- _SELECTED TEXT_
She is inviting the world to ponder the morality of a political party which evicts a widow on the eve of Easter; the morality of bad-mouthing the dead, indeed the morality of taking a decision on her membership to the party, instead of sparing a thought for the “missing” Itai Dzamara.

The realm of questioning is decidedly moral, a thrust sealed by her implied claim to be a God-fearing church woman.

Certainly where all things are equal, this line of questioning the ruling party actions could piece together some card of sympathy for her.

Home to podium

But the ceteris paribus premise fails so abysmally in her case. There are ugly questions from home, questions leaping in front and too ugly to be dodged in whatever larger questions she may reserve for the world, worst of all in the domain of morality.

She just has to reckon with the ugly fact that a huge elephant stands indifferently in her way, and that is the issue of her late husband’s will, particularly those ugly allegations that have been made against her by the late general’s issue.

She is accused of, firstly hiding the dear departed’s will, an allegation made by the late general’s own lawyer. Secondly, she is accused of altering that will to suit a portion of the general’s issue. I don’t know whether or not those allegations are true or false. It is not even my business to know.

But where a politician raises moral issues, those in turn invite an all-round scrutiny of their own actions: from home all the way up the podium.

Whatever she has or does not have, whatever she has done or has not done, the issue is the family matter has leapt into public domain, creating a yardstick against which she stands measured, now and in the future.

Has she been a good guardian, a good mother, to Solomon’s issue? Is she perceived as playing fair at home, for her to promise fairness in the wider world?

That is the key question her minders have not addressed, in fact appear to be exacerbating inadvertently.

Sweet fragrances about her

Secondly, no matter how hard she plays the politics of social conditions inhabited by Zimbabwe’s poor, no one, I repeat no one, views her as one amongst them.

She is viewed as a rich widow carrying about her fragrances of plenty, never the odor of want that stalks those in Zimbabwe surviving on tutsawona. She will never be read as empathising with the poor; rather, she will be seen as cynically playing on poverty for power politics.

Secondly, she is never viewed as vulnerable. Rather, she is viewed as a powerful woman who has wielded power since 1980, and has been growing it ever since, all the way to Vice-Presidency, until this last December, only last year.

And to suddenly see and speak the language of the poor three or four months into your demise, is to suggest you are now able to deal with question of poverty now after those four short months into your demise, deal with the same poverty whose sprawling you happily watched and witnessed from 1980.

- _PROMPT 1_
In the commentary, who alleged that she hid her late husband's will?
- _PROMPT 2_
Quote the commentary word for word, starting with "She is inviting" and going on through "sympathy for her.".

- _DATA RECORDS_
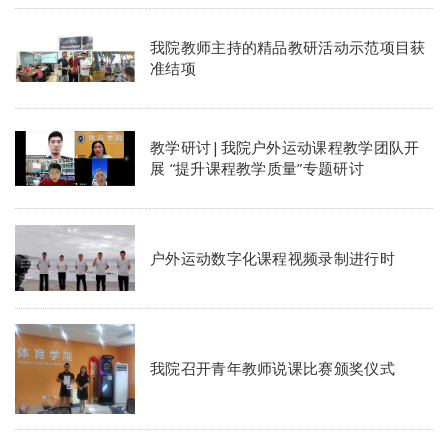
我院教师主持的精品教研活动示范项目获
准结项
教学研讨|我院户外运动课程教学团队开
展 “提升课程教学质量”专题研讨
户外运动数字化课程视频录制进行时
我院召开青年教师说课比赛颁奖仪式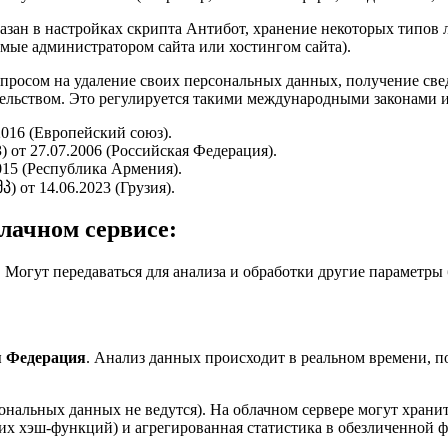
азан в настройках скрипта Антибот, хранение некоторых типов л
мые администратором сайта или хостингом сайта).
запросом на удаление своих персональных данных, получение све
льством. Это регулируется такими международными законами и
016 (Европейский союз).
 от 27.07.2006 (Российская Федерация).
015 (Республика Армения).
 от 14.06.2023 (Грузия).
лачном сервисе:
. Могут передаваться для анализа и обработки другие параметры б
.
я Федерация
. Анализ данных происходит в реальном времени, п
ональных данных не ведутся). На облачном сервере могут хран
х хэш-функций) и агрегированная статистика в обезличенной ф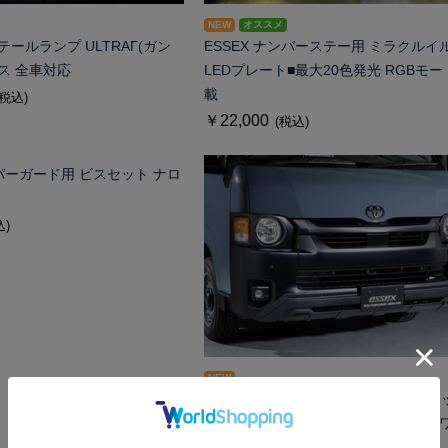
NEW
オススメ
テールランプ ULTRAΓ(ガン
ESSEX ナンバーステー用 ミラクルイ
ス 全車対応
LEDプレート■最大20色発光 RGBモー
載
(税込)
￥22,000
(税込)
ンパーガード用 ビスセット ナロ
込)
NEW
ES バンパーガード シボ(マットブラ
ク)/カーボン ハイエース4型以降対応 
ド用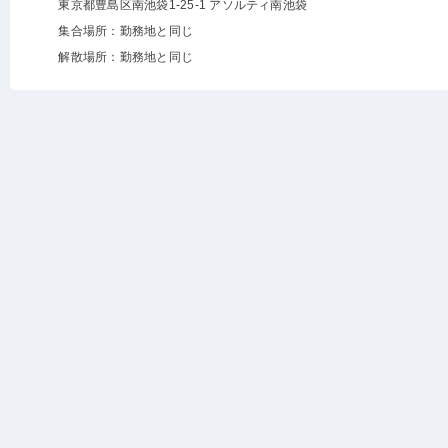
東京都豊島区南池袋1-25-1 アソルティ南池袋
集合場所：勤務地と同じ
解散場所：勤務地と同じ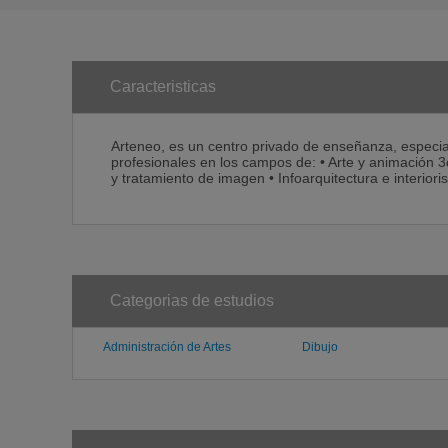
Caracteristicas
Arteneo, es un centro privado de enseñanza, especia
profesionales en los campos de: • Arte y animación 3d 
y tratamiento de imagen • Infoarquitectura e interior
Categorias de estudios
Administración de Artes
Dibujo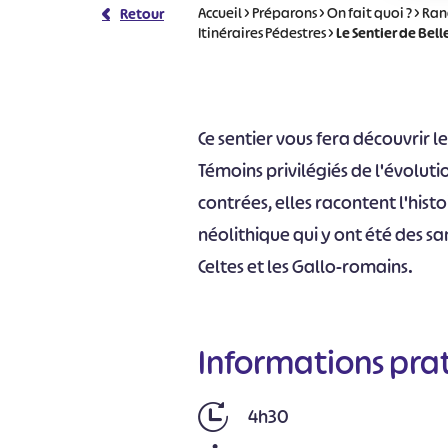
Accueil
>
Préparons
>
On fait quoi ?
>
Ran
Retour
Itinéraires Pédestres
>
Le Sentier de Bel
Ce sentier vous fera découvrir l
Témoins privilégiés de l'évolut
contrées, elles racontent l'hi
néolithique qui y ont été des sa
Celtes et les Gallo-romains.
Informations pra
4h30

- _RESPONSE 1_
The late general's own lawyer.

- _RESPONSE 2_
She is inviting the world to ponder the morality of a political party which evicts a widow on the eve of Easter; the morality of bad-mouthing the dead, indeed the morality of taking a decision on her membership to the party, instead of sparing a thought for the “missing” Itai Dzamara.

The realm of questioning is decidedly moral, a thrust sealed by her implied claim to be a God-fearing church woman.

Certainly where all things are equal, this line of questioning the ruling party actions could piece together some card of sympathy for her.